Log of the S.S. the Mrs. Unguentine
By Stanley G. Crawford
A slender, dense, raucous novel, first published in 1972. Mrs. Unguentine, narrator and namesake of the ship, recalls forty hallucinatory years at sea with her husband, a volatile and enigmatic drunk, roving the globe on a barge like a floating island. In an afterword to the 2008 reissue from Dalkey Archive, Ben Marcus praises Crawford’s ‘architectural dreamwork, end-times seascapes so barren they seem cut from the pages of the Bible, [and] cooly-rendered Rube Goldberg apparati . . . ‘ Here’s a taste: ‘At night when all was illuminated by the powerful floodlights Unguentine had salvaged from an abandoned dredge, the dome as seen from inside reflected the gardens in its five hundred panes and faceted and rearranged all the leaves and flowers into patterns of nameless intricacy, kaleidoscopic. Nude we would caper then, eyes domewards, fascinated by the pornography of our disembodiment, as if beneath a leafy heaven and the limbs of lounging gods, as it used to be all painted.’

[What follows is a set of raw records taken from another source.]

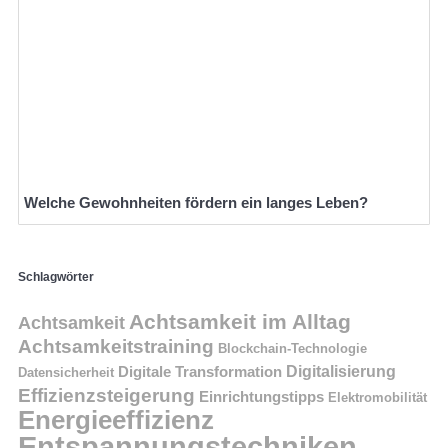
Welche Gewohnheiten fördern ein langes Leben?
Schlagwörter
Achtsamkeit im Alltag
Achtsamkeit
Achtsamkeitstraining
Blockchain-Technologie
Digitalisierung
Digitale Transformation
Datensicherheit
Effizienzsteigerung
Einrichtungstipps
Elektromobilität
Energieeffizienz
Entspannungstechniken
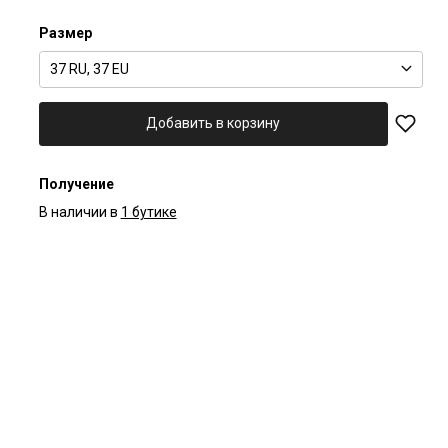
Размер
37 RU, 37 EU
Добавить в корзину
Получение
В наличии в
1 бутике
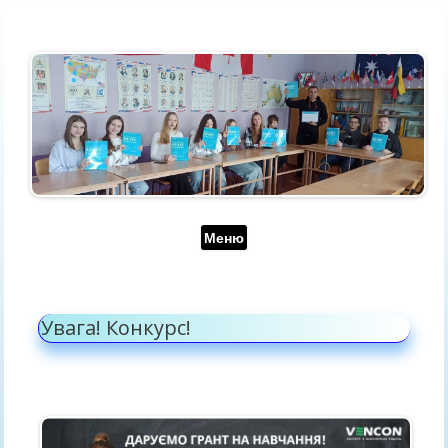
Перейти до контенту
Меню
Увага! Конкурс!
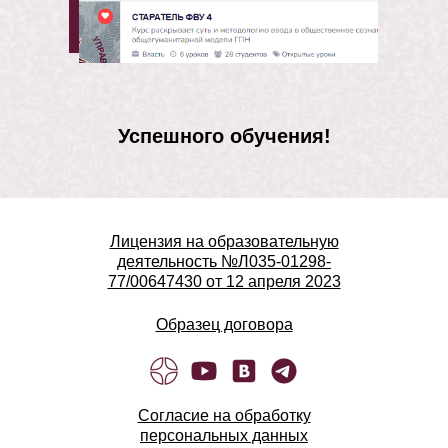
Успешного обучения!
Лицензия на образовательную
деятельность №Л035-01298-
77/00647430 от 12 апреля 2023
Образец договора
Согласие на обработку
персональных данных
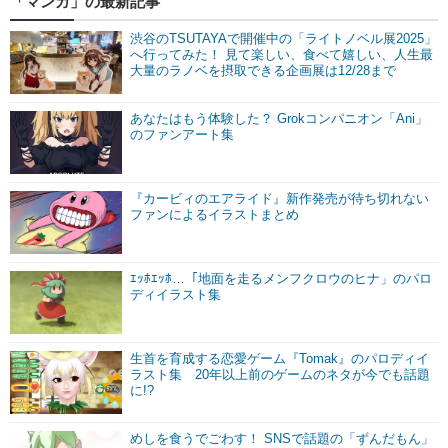
「マンガ」の最新記事
渋谷のTSUTAYAで開催中の「ライトノベル展2025」
へ行ってみた！ 見て楽しい、食べて嬉しい、人生最
大量のラノベを摂取できる企画展は12/28まで
あなたはもう体験した？ Grokコンパニオン「Ani」
のファンアート集
『カービィのエアライド』新作発売が待ち切れない
ファンによるイラストまとめ
ｴｯﾎｴｯﾎ…「地面を走るメンフクロウのヒナ」のパロ
ディイラスト集
生首を育成する恋愛ゲーム『Tomak』のパロディイ
ラスト集 20年以上前のゲームのネタが今でも話題
に!?
めしを食うでごわす！ SNSで話題の「ずんだもん」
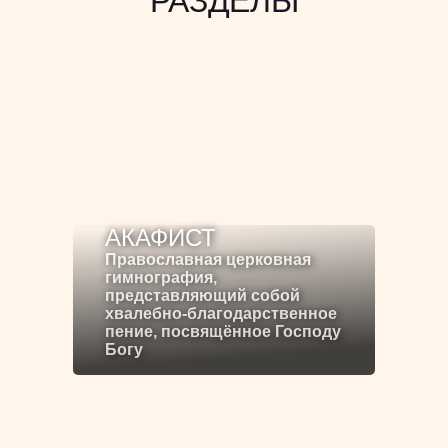
РАЗДЕЛЫ
АКАФИСТ
Православная церковная
гимнография,
представляющий собой
хвалебно-благодарственное
пение, посвящённое Господу
Богу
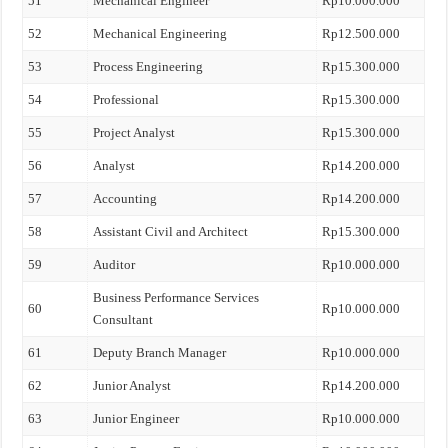
51
Mechanical Engineer
Rp10.000.000
52
Mechanical Engineering
Rp12.500.000
53
Process Engineering
Rp15.300.000
54
Professional
Rp15.300.000
55
Project Analyst
Rp15.300.000
56
Analyst
Rp14.200.000
57
Accounting
Rp14.200.000
58
Assistant Civil and Architect
Rp15.300.000
59
Auditor
Rp10.000.000
Business Performance Services
60
Rp10.000.000
Consultant
61
Deputy Branch Manager
Rp10.000.000
62
Junior Analyst
Rp14.200.000
63
Junior Engineer
Rp10.000.000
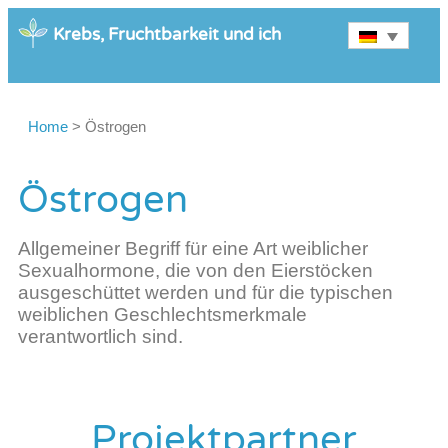
Krebs, Fruchtbarkeit und ich
Home
>
Östrogen
Östrogen
Allgemeiner Begriff für eine Art weiblicher
Sexualhormone, die von den Eierstöcken
ausgeschüttet werden und für die typischen
weiblichen Geschlechtsmerkmale
verantwortlich sind.
Projektpartner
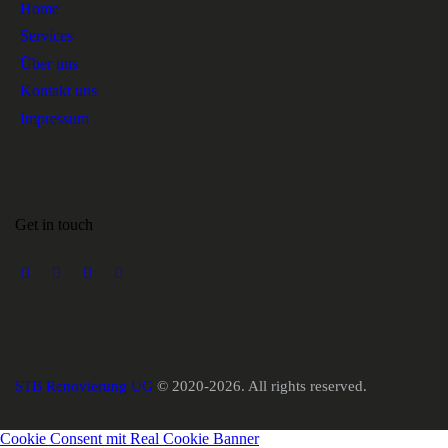
Home
Services
Über uns
Kontakt uns
Impressum
Get in touch
STB Renovierung UG
© 2020-2026. All rights reserved.
Cookie Consent mit Real Cookie Banner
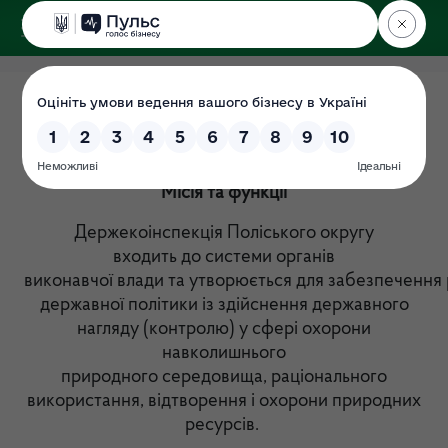
ДЕРЖЕКОІНСПЕКЦІЯ
Поліського округу
Мета діяльності
Дата: 12.04.2019
Місія та функції
Держекоінспекція Поліського округу
входить до системи органів
виконавчої влади та утворюється для забезпечення р
державної політики із здійснення державного
нагляду (контролю) у сфері охорони
навколишнього
природного середовища, раціонального
використання, відтворення і охорони природних
ресурсів.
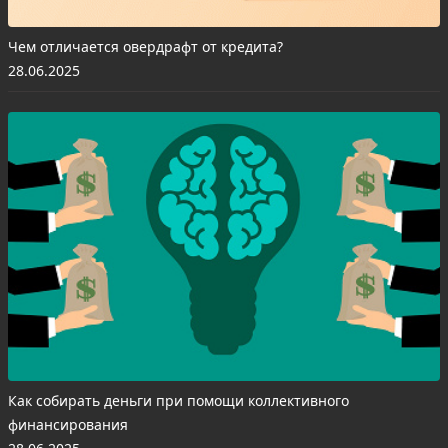
Чем отличается овердрафт от кредита?
28.06.2025
Как собирать деньги при помощи коллективного
финансирования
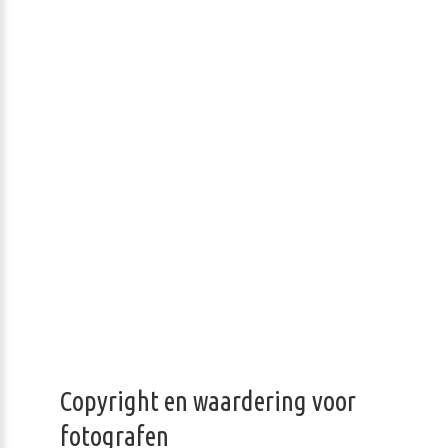
Copyright en waardering voor
fotografen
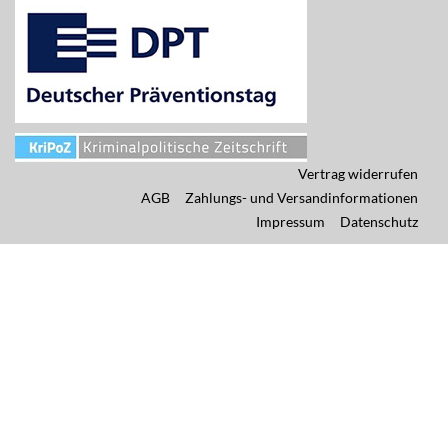
Vertrag widerrufen
AGB
Zahlungs- und Versandinformationen
Impressum
Datenschutz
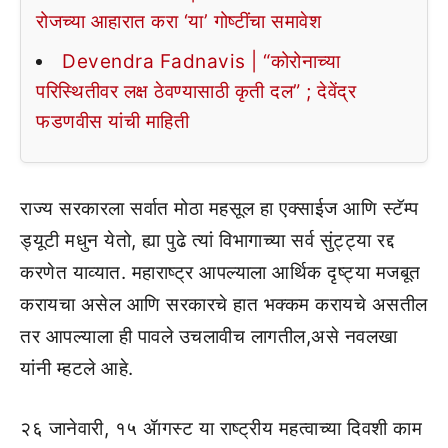
रोजच्या आहारात करा ‘या’ गोष्टींचा समावेश
Devendra Fadnavis | “कोरोनाच्या
परिस्थितीवर लक्ष ठेवण्यासाठी कृती दल” ; देवेंद्र
फडणवीस यांची माहिती
राज्य सरकारला सर्वात मोठा महसूल हा एक्साईज आणि स्टॅम्प
ड्यूटी मधुन येतो, ह्या पुढे त्यां विभागाच्या सर्व सुंट्ट्या रद्द
करणेत याव्यात. महाराष्ट्र आपल्याला आर्थिक दृष्ट्या मजबूत
करायचा असेल आणि सरकारचे हात भक्कम करायचे असतील
तर आपल्याला ही पावले उचलावीच लागतील,असे नवलखा
यांनी म्हटले आहे.
२६ जानेवारी, १५ ॲागस्ट या राष्ट्रीय महत्वाच्या दिवशी काम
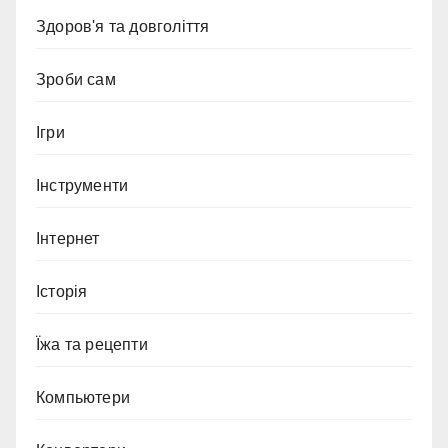
Здоров'я та довголіття
Зроби сам
Ігри
Інструменти
Інтернет
Історія
Їжа та рецепти
Компьютери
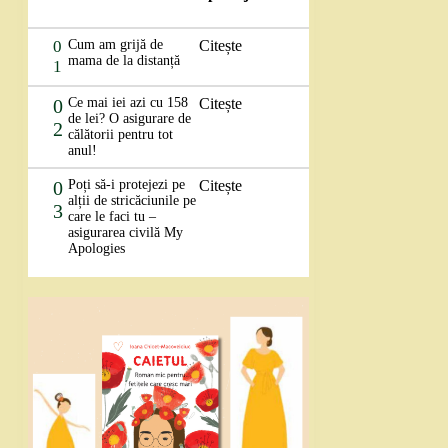
0
Cum am grijă de
Citește
mama de la distanță
1
0
Ce mai iei azi cu 158
Citește
de lei? O asigurare de
2
călătorii pentru tot
anul!
0
Poți să-i protejezi pe
Citește
alții de stricăciunile pe
3
care le faci tu –
asigurarea civilă My
Apologies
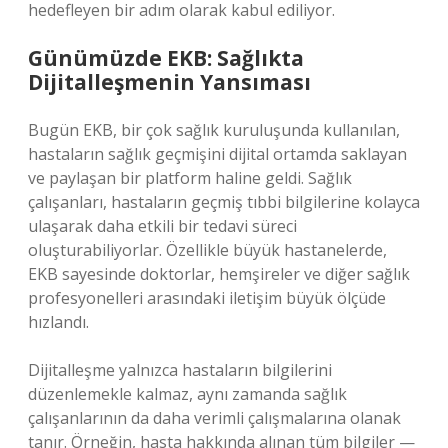
hedefleyen bir adım olarak kabul ediliyor.
Günümüzde EKB: Sağlıkta
Dijitalleşmenin Yansıması
Bugün EKB, bir çok sağlık kuruluşunda kullanılan,
hastaların sağlık geçmişini dijital ortamda saklayan
ve paylaşan bir platform haline geldi. Sağlık
çalışanları, hastaların geçmiş tıbbi bilgilerine kolayca
ulaşarak daha etkili bir tedavi süreci
oluşturabiliyorlar. Özellikle büyük hastanelerde,
EKB sayesinde doktorlar, hemşireler ve diğer sağlık
profesyonelleri arasındaki iletişim büyük ölçüde
hızlandı.
Dijitalleşme yalnızca hastaların bilgilerini
düzenlemekle kalmaz, aynı zamanda sağlık
çalışanlarının da daha verimli çalışmalarına olanak
tanır. Örneğin, hasta hakkında alınan tüm bilgiler —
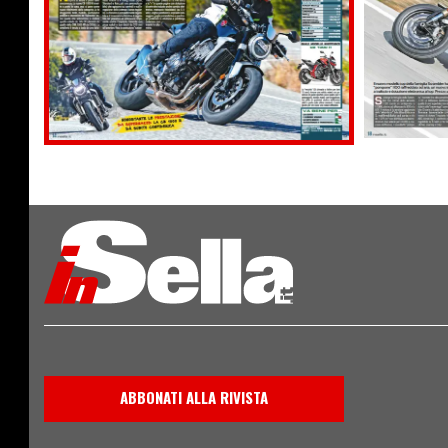
ABBONATI ALLA RIVISTA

Conditions Uncertain and Likely to Pass Away: Tales
By Frank Stanford
Frank Stanford was a poet, mostly. Born in Mississippi, he lived in Memphis and later Arkansas, where he died gruesomely, in 1978, at age twenty-nine: three pistol shots to his own heart, with both his wife and his lover in the house. Stanford was prolific, and is probably best known — in those cult circles where he is known — for his epic poem The Battlefield Where the Moon Says I Love You. I think most of his work is out of print. I didn’t even know he wrote fiction until I happened to see this book sitting on a shelf (an edition from 2010, so hopefully still available). Intrigued by the title, I picked it up and was immediately drawn in. Stanford’s South is lush, humid, ominous, and whacked-out. If ‘The Fire and the Hearth’ was your favorite story in Go Down, Moses, or if you finished Barry Hannah’s Long, Last, Happy and found yourself wanting more, then this book is a good choice. Some of these ‘tales’ are stronger than others, but there are at least a few unqualified masterpieces (‘Hitchcock’s Tale,’ ‘The Fool’s Tale,’ ‘Ben Fallow’s Tale’) and anyway the real triumph of the book is this: Stanford takes a region written (and re-written and over-written, by geniuses and hacks alike) to the point of exhaustion, and finds something original and striking to say about it. He renews the land.